╭─ Available data

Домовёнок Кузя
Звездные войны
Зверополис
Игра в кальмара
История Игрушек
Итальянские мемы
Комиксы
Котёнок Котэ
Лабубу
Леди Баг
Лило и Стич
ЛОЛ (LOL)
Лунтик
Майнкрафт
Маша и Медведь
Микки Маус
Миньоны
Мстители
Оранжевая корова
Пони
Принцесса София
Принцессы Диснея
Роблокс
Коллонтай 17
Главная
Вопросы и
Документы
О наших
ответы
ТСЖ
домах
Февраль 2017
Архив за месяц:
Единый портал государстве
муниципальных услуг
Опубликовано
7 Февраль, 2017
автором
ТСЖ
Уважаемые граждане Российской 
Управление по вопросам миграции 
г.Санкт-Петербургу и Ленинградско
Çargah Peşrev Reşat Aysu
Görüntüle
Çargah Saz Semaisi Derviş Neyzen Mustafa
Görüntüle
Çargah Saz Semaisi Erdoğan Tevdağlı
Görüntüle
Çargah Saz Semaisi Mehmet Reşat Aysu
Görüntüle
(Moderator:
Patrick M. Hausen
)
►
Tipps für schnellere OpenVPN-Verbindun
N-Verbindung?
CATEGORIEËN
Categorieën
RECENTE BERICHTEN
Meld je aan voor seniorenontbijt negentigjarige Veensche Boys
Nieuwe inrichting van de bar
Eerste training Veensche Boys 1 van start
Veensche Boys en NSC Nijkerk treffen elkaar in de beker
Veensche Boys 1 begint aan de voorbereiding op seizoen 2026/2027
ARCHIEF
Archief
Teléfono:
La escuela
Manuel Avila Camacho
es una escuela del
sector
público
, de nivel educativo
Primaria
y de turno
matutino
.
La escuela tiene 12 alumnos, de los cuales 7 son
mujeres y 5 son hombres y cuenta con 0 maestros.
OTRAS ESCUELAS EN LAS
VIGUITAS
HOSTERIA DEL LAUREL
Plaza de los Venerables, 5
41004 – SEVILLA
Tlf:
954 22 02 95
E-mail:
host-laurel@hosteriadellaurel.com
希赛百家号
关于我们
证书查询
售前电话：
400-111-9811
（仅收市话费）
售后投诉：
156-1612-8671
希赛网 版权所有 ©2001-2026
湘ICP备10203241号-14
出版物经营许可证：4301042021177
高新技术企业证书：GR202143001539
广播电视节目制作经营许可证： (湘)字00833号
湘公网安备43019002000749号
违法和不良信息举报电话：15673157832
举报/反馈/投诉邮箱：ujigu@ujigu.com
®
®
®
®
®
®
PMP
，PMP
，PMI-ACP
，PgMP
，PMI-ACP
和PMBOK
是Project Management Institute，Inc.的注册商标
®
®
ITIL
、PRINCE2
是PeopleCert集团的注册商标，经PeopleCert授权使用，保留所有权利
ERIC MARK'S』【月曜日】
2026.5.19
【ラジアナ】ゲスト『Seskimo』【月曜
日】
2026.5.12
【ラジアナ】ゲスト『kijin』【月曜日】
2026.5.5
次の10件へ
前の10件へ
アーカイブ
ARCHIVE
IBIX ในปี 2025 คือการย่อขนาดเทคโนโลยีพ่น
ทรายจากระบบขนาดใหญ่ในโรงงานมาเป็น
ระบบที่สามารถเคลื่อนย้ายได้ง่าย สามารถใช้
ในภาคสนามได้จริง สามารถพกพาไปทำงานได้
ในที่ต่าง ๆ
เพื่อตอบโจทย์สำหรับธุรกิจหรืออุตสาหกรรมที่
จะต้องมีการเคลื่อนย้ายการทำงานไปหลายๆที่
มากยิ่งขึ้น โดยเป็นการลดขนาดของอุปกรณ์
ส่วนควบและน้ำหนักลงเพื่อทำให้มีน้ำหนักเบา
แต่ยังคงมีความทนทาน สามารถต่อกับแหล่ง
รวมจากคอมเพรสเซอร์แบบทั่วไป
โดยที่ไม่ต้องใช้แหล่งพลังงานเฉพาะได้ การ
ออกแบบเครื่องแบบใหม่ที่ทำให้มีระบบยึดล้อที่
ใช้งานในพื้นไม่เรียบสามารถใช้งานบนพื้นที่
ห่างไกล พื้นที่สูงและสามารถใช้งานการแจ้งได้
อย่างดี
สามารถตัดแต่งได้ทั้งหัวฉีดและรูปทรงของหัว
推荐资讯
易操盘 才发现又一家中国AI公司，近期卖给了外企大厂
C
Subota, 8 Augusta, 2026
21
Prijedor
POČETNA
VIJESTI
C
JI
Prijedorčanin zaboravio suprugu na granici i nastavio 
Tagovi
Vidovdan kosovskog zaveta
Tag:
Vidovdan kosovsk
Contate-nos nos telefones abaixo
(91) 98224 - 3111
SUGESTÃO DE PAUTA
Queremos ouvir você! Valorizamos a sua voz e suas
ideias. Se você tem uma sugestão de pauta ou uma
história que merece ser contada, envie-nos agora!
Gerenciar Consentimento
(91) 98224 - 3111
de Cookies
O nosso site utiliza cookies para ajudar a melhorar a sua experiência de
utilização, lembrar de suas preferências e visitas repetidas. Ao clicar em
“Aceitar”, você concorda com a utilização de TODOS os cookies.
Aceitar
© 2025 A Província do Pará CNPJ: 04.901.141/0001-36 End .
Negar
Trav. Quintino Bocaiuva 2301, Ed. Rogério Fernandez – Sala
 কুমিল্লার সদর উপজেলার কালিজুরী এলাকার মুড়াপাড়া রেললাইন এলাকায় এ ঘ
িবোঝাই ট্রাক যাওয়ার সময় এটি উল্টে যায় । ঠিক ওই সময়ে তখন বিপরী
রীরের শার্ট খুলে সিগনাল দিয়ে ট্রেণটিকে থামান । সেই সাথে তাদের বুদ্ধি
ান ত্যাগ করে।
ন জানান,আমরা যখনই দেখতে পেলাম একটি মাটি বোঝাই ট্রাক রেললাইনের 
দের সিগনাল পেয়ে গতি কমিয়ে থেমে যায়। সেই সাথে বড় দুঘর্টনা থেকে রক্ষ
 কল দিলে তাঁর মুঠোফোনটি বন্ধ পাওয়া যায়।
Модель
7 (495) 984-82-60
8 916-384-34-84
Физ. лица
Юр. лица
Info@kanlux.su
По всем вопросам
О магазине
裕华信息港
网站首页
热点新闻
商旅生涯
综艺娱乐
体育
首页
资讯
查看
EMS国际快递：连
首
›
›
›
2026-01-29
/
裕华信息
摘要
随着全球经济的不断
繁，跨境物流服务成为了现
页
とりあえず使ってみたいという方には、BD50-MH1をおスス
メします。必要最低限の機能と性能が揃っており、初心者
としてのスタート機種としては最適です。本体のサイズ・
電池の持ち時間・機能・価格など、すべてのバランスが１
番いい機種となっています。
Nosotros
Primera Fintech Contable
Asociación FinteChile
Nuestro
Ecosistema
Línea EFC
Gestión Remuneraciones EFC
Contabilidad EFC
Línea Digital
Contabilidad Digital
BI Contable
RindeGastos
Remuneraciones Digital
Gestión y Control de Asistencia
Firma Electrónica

╰─

Update the items above by replacing each occurrence of "Görüntüle" with "View", leaving every other word and line unchanged.

▶ **Output for this exercise**:
Домовёнок Кузя
Звездные войны
Зверополис
Игра в кальмара
История Игрушек
Итальянские мемы
Комиксы
Котёнок Котэ
Лабубу
Леди Баг
Лило и Стич
ЛОЛ (LOL)
Лунтик
Майнкрафт
Маша и Медведь
Микки Маус
Миньоны
Мстители
Оранжевая корова
Пони
Принцесса София
Принцессы Диснея
Роблокс
Коллонтай 17
Главная
Вопросы и
Документы
О наших
ответы
ТСЖ
домах
Февраль 2017
Архив за месяц:
Единый портал государстве
муниципальных услуг
Опубликовано
7 Февраль, 2017
автором
ТСЖ
Уважаемые граждане Российской 
Управление по вопросам миграции 
г.Санкт-Петербургу и Ленинградско
Çargah Peşrev Reşat Aysu
View
Çargah Saz Semaisi Derviş Neyzen Mustafa
View
Çargah Saz Semaisi Erdoğan Tevdağlı
View
Çargah Saz Semaisi Mehmet Reşat Aysu
View
(Moderator:
Patrick M. Hausen
)
►
Tipps für schnellere OpenVPN-Verbindun
N-Verbindung?
CATEGORIEËN
Categorieën
RECENTE BERICHTEN
Meld je aan voor seniorenontbijt negentigjarige Veensche Boys
Nieuwe inrichting van de bar
Eerste training Veensche Boys 1 van start
Veensche Boys en NSC Nijkerk treffen elkaar in de beker
Veensche Boys 1 begint aan de voorbereiding op seizoen 2026/2027
ARCHIEF
Archief
Teléfono:
La escuela
Manuel Avila Camacho
es una escuela del
sector
público
, de nivel educativo
Primaria
y de turno
matutino
.
La escuela tiene 12 alumnos, de los cuales 7 son
mujeres y 5 son hombres y cuenta con 0 maestros.
OTRAS ESCUELAS EN LAS
VIGUITAS
HOSTERIA DEL LAUREL
Plaza de los Venerables, 5
41004 – SEVILLA
Tlf:
954 22 02 95
E-mail:
host-laurel@hosteriadellaurel.com
希赛百家号
关于我们
证书查询
售前电话：
400-111-9811
（仅收市话费）
售后投诉：
156-1612-8671
希赛网 版权所有 ©2001-2026
湘ICP备10203241号-14
出版物经营许可证：4301042021177
高新技术企业证书：GR202143001539
广播电视节目制作经营许可证： (湘)字00833号
湘公网安备43019002000749号
违法和不良信息举报电话：15673157832
举报/反馈/投诉邮箱：ujigu@ujigu.com
®
®
®
®
®
®
PMP
，PMP
，PMI-ACP
，PgMP
，PMI-ACP
和PMBOK
是Project Management Institute，Inc.的注册商标
®
®
ITIL
、PRINCE2
是PeopleCert集团的注册商标，经PeopleCert授权使用，保留所有权利
ERIC MARK'S』【月曜日】
2026.5.19
【ラジアナ】ゲスト『Seskimo』【月曜
日】
2026.5.12
【ラジアナ】ゲスト『kijin』【月曜日】
2026.5.5
次の10件へ
前の10件へ
アーカイブ
ARCHIVE
IBIX ในปี 2025 คือการย่อขนาดเทคโนโลยีพ่น
ทรายจากระบบขนาดใหญ่ในโรงงานมาเป็น
ระบบที่สามารถเคลื่อนย้ายได้ง่าย สามารถใช้
ในภาคสนามได้จริง สามารถพกพาไปทำงานได้
ในที่ต่าง ๆ
เพื่อตอบโจทย์สำหรับธุรกิจหรืออุตสาหกรรมที่
จะต้องมีการเคลื่อนย้ายการทำงานไปหลายๆที่
มากยิ่งขึ้น โดยเป็นการลดขนาดของอุปกรณ์
ส่วนควบและน้ำหนักลงเพื่อทำให้มีน้ำหนักเบา
แต่ยังคงมีความทนทาน สามารถต่อกับแหล่ง
รวมจากคอมเพรสเซอร์แบบทั่วไป
โดยที่ไม่ต้องใช้แหล่งพลังงานเฉพาะได้ การ
ออกแบบเครื่องแบบใหม่ที่ทำให้มีระบบยึดล้อที่
ใช้งานในพื้นไม่เรียบสามารถใช้งานบนพื้นที่
ห่างไกล พื้นที่สูงและสามารถใช้งานการแจ้งได้
อย่างดี
สามารถตัดแต่งได้ทั้งหัวฉีดและรูปทรงของหัว
推荐资讯
易操盘 才发现又一家中国AI公司，近期卖给了外企大厂
C
Subota, 8 Augusta, 2026
21
Prijedor
POČETNA
VIJESTI
C
JI
Prijedorčanin zaboravio suprugu na granici i nastavio 
Tagovi
Vidovdan kosovskog zaveta
Tag:
Vidovdan kosovsk
Contate-nos nos telefones abaixo
(91) 98224 - 3111
SUGESTÃO DE PAUTA
Queremos ouvir você! Valorizamos a sua voz e suas
ideias. Se você tem uma sugestão de pauta ou uma
história que merece ser contada, envie-nos agora!
Gerenciar Consentimento
(91) 98224 - 3111
de Cookies
O nosso site utiliza cookies para ajudar a melhorar a sua experiência de
utilização, lembrar de suas preferências e visitas repetidas. Ao clicar em
“Aceitar”, você concorda com a utilização de TODOS os cookies.
Aceitar
© 2025 A Província do Pará CNPJ: 04.901.141/0001-36 End .
Negar
Trav. Quintino Bocaiuva 2301, Ed. Rogério Fernandez – Sala
 কুমিল্লার সদর উপজেলার কালিজুরী এলাকার মুড়াপাড়া রেললাইন এলাকায় এ ঘ
িবোঝাই ট্রাক যাওয়ার সময় এটি উল্টে যায় । ঠিক ওই সময়ে তখন বিপরী
রীরের শার্ট খুলে সিগনাল দিয়ে ট্রেণটিকে থামান । সেই সাথে তাদের বুদ্ধি
ান ত্যাগ করে।
ন জানান,আমরা যখনই দেখতে পেলাম একটি মাটি বোঝাই ট্রাক রেললাইনের 
দের সিগনাল পেয়ে গতি কমিয়ে থেমে যায়। সেই সাথে বড় দুঘর্টনা থেকে রক্ষ
 কল দিলে তাঁর মুঠোফোনটি বন্ধ পাওয়া যায়।
Модель
7 (495) 984-82-60
8 916-384-34-84
Физ. лица
Юр. лица
Info@kanlux.su
По всем вопросам
О магазине
裕华信息港
网站首页
热点新闻
商旅生涯
综艺娱乐
体育
首页
资讯
查看
EMS国际快递：连
首
›
›
›
2026-01-29
/
裕华信息
摘要
随着全球经济的不断
繁，跨境物流服务成为了现
页
とりあえず使ってみたいという方には、BD50-MH1をおスス
メします。必要最低限の機能と性能が揃っており、初心者
としてのスタート機種としては最適です。本体のサイズ・
電池の持ち時間・機能・価格など、すべてのバランスが１
番いい機種となっています。
Nosotros
Primera Fintech Contable
Asociación FinteChile
Nuestro
Ecosistema
Línea EFC
Gestión Remuneraciones EFC
Contabilidad EFC
Línea Digital
Contabilidad Digital
BI Contable
RindeGastos
Remuneraciones Digital
Gestión y Control de Asistencia
Firma Electrónica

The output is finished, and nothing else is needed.